The most important event this week turned out to be the monetary policy of the European Central Bank. Analysts expected it to be uneventful, but they were completely wrong. The resulting shock sent the euro down. While the currency managed to retain some of its gains versus the Great Britain pound by the weekend, it fell against most other major counterparts. It was euro’s eight week of losses versus the US dollar.
While market participants were expecting monetary easing from the ECB sometime in the future, they were not anticipating that the central bank would act so soon. The resulting shock sent the euro down against all other most-traded currencies, the reaction that was very likely welcomed by ECB President Mario Draghi, who wants to see the currency weaker.
Another shocker this week was the release of US non-farm payrolls.
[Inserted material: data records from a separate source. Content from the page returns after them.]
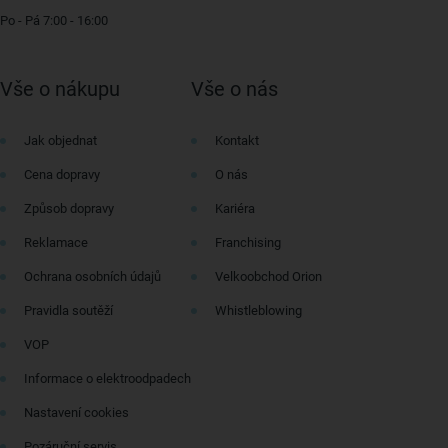
Po - Pá 7:00 - 16:00
Vše o nákupu
Vše o nás
Jak objednat
Kontakt
Cena dopravy
O nás
Způsob dopravy
Kariéra
Reklamace
Franchising
Ochrana osobních údajů
Velkoobchod Orion
Pravidla soutěží
Whistleblowing
VOP
Informace o elektroodpadech
Nastavení cookies
Pozáruční servis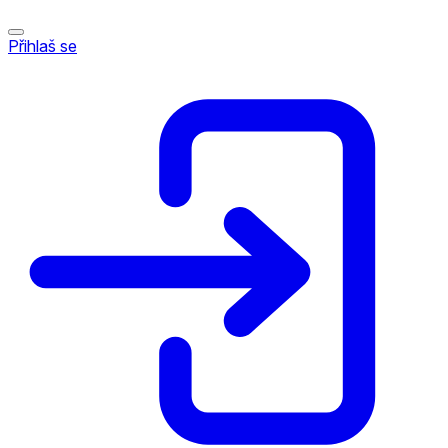
Přihlaš se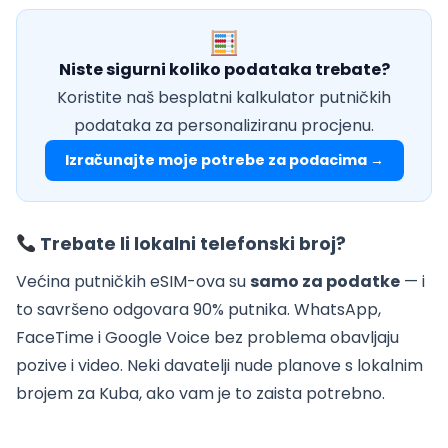
Niste sigurni koliko podataka trebate?
Koristite naš besplatni kalkulator putničkih
podataka za personaliziranu procjenu.
Izračunajte moje potrebe za podacima →
Trebate li lokalni telefonski broj?
Većina putničkih eSIM-ova su
samo za podatke
— i
to savršeno odgovara 90% putnika. WhatsApp,
FaceTime i Google Voice bez problema obavljaju
pozive i video. Neki davatelji nude planove s lokalnim
brojem za Kuba, ako vam je to zaista potrebno.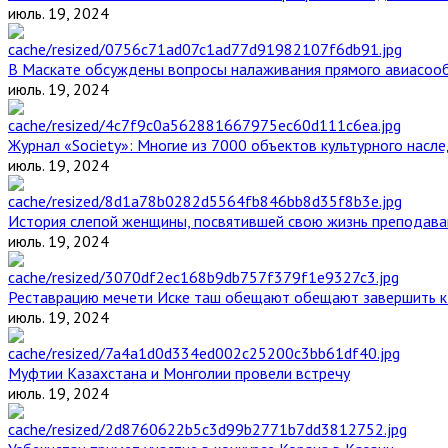
июль. 19, 2024
В Маскате обсуждены вопросы налаживания прямого авиасоо
июль. 19, 2024
Журнал «Society»: Многие из 7000 объектов культурного нас
июль. 19, 2024
История слепой женщины, посвятившей свою жизнь преподава
июль. 19, 2024
Реставрацию мечети Иске таш обещают обещают завершить к 
июль. 19, 2024
Муфтии Казахстана и Монголии провели встречу
июль. 19, 2024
Economists were anticipating another month of robust employment growth, but the actual report was very disappointing. It allowed the euro to bounce halt decline and bounce a little, yet the impact of the data was not as strong as one might expect.
The sterling, another European currency, was even weaker than the euro due to the upcoming referendum about independence of Scotland.
EUR/USD sank from 1.3129 to 1.2951 (1.4 percent) this week. EUR/JPY fell from 136.78 to 136.10, retreating from the weekly high of 138.28. EUR/GBP rallied from 0.7925 to 0.7957 during the week but retreated to 0.7931 by the weekend.